§ Provided text:
»»

Finding relief from piriformis syndrome is the goal of a great number of lower back pain and sciatica sufferers who have been diagnosed with this controversial symptomatic theory. While the diagnostic incidence of piriformis syndrome continues to rise, the actual occurrence of the condition is quite rare.
While some doctors doubt that the pain syndrome is even a real and unique valid diagnosis, I truly believe that it does exist in many patients. However, the reasons why piriformis syndrome exists is the subject of widespread debate.
This essay will help patients who have been diagnosed with piriformis syndrome, or those who suspect that they might have piriformis pain, to better understand how to find lasting symptomatic respite.
Some doctors use piriformis syndrome as a catch-all diagnosis for many cases of non-spinally-induced lower back pain and sciatica. Typically, pronouncement of the diagnosis follows a rather unscientific process much akin to this:
"We know what it is not. Therefore; it must be piriformis syndrome."

««

§ Exercises to complete:
**A)** In the piriformis syndrome text, how do some doctors reach the diagnosis when they use it as a catch-all? Answer in one to three sentences.
**B)** Reproduce word for word the passage of the piriformis syndrome text that begins at the words "Finding relief from" and ends after the words "lasting symptomatic respite.".
**C)** Carry the piriformis syndrome essay forward, starting after its last sentence.
The entries that come next have nothing to do with this work.

§ Excerpted records:
»»

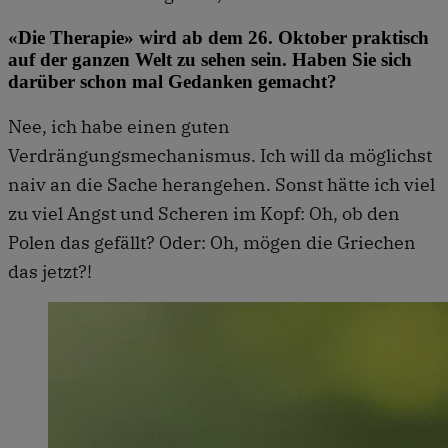
«Die Therapie» wird ab dem 26. Oktober praktisch
auf der ganzen Welt zu sehen sein. Haben Sie sich
darüber schon mal Gedanken gemacht?
Nee, ich habe einen guten
Verdrängungsmechanismus. Ich will da möglichst
naiv an die Sache herangehen. Sonst hätte ich viel
zu viel Angst und Scheren im Kopf: Oh, ob den
Polen das gefällt? Oder: Oh, mögen die Griechen
das jetzt?!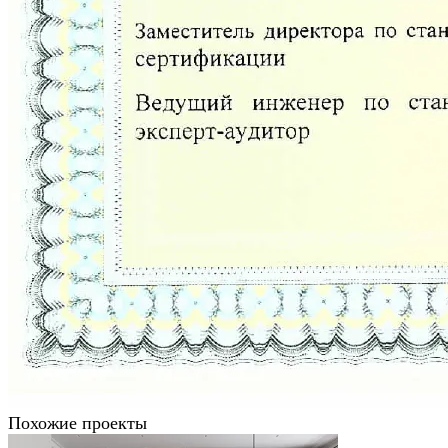
Похожие проекты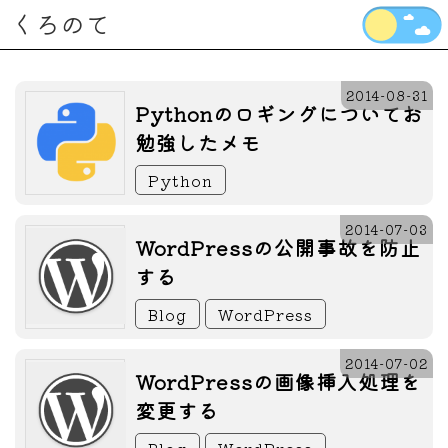
くろのて
2014-08-31
Pythonのロギングについてお
勉強したメモ
Python
2014-07-03
WordPressの公開事故を防止
する
Blog
WordPress
2014-07-02
WordPressの画像挿入処理を
変更する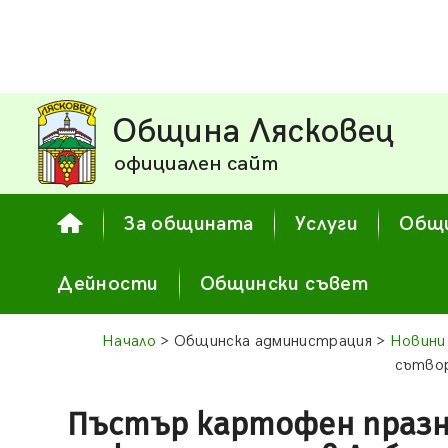
Община Лясковец
официален сайт
За общината
Услуги
Общи
Дейности
Общински съвет
Начало
> Общинска администрация >
Новини
сътвор
Пъстър картофен празн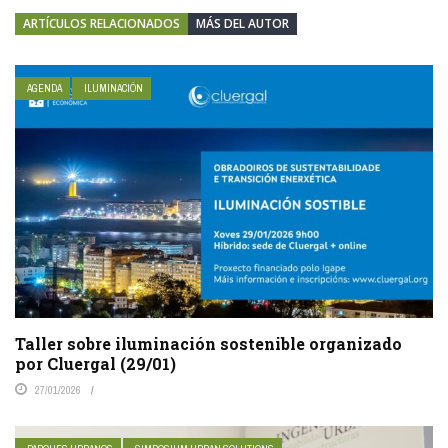
ARTÍCULOS RELACIONADOS
MÁS DEL AUTOR
AGENDA
ILUMINACIÓN
Taller sobre iluminación sostenible organizado
por Cluergal (29/01)
27/01/2026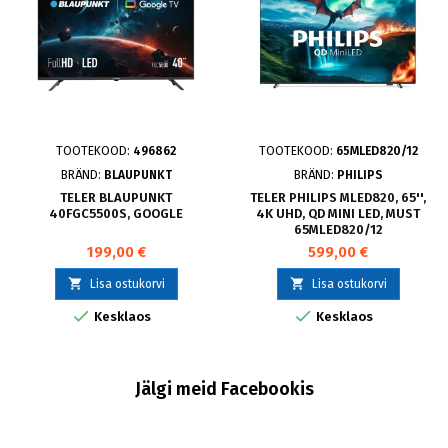
TOOTEKOOD:
496862
TOOTEKOOD:
65MLED820/12
BRÄND:
BLAUPUNKT
BRÄND:
PHILIPS
TELER BLAUPUNKT
TELER PHILIPS MLED820, 65'',
40FGC5500S, GOOGLE
4K UHD, QD MINI LED, MUST
65MLED820/12
199,00 €
599,00 €


Lisa ostukorvi
Lisa ostukorvi


Kesklaos
Kesklaos
Jälgi meid Facebookis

««

§ Results by task:
**A)** They rule out other causes first. Then they conclude that whatever remains must be piriformis syndrome, which the text calls a rather unscientific process summed up as "We know what it is not. Therefore; it must be piriformis syndrome."

**B)**
Finding relief from piriformis syndrome is the goal of a great number of lower back pain and sciatica sufferers who have been diagnosed with this controversial symptomatic theory. While the diagnostic incidence of piriformis syndrome continues to rise, the actual occurrence of the condition is quite rare.
While some doctors doubt that the pain syndrome is even a real and unique valid diagnosis, I truly believe that it does exist in many patients. However, the reasons why piriformis syndrome exists is the subject of widespread debate.
This essay will help patients who have been diagnosed with piriformis syndrome, or those who suspect that they might have piriformis pain, to better understand how to find lasting symptomatic respite.

**C)**
Yeah right doc, you just keep telling yourself that.
Diagnosis should always be achieved accurately and with verified conclusions. Diagnosis should not be made by exclusion or process of elimination. After all, this is called a guess, not a diagnosis.
In some patients, there is no evidence that the piriformis muscle is even involved in the painful expression. In others, there is evidence of involvement, but no link to a causative process. Remember, the piriformis muscle can be victimized by many other source reasons for pain and suffers due to an effect, not being a cause unto itself.
The piriformis muscle can suffer pain and spasms due to a variety of spinal conditions, such as pinched nerves in the lower back and even central spinal stenosis. The piriformis can also be targeted by oxygen deprivation, leading to terrible symptoms which usually defy traditional treatment.
In some cases, the piriformis is truly involved in generating pain and this is clear from diagnostic testing and physical exam. However, in the vast majority of these circumstances, the theorized cause of pain is some sort of injury or ligament issue. This is almost never correct, although it can be in very rare scenarios.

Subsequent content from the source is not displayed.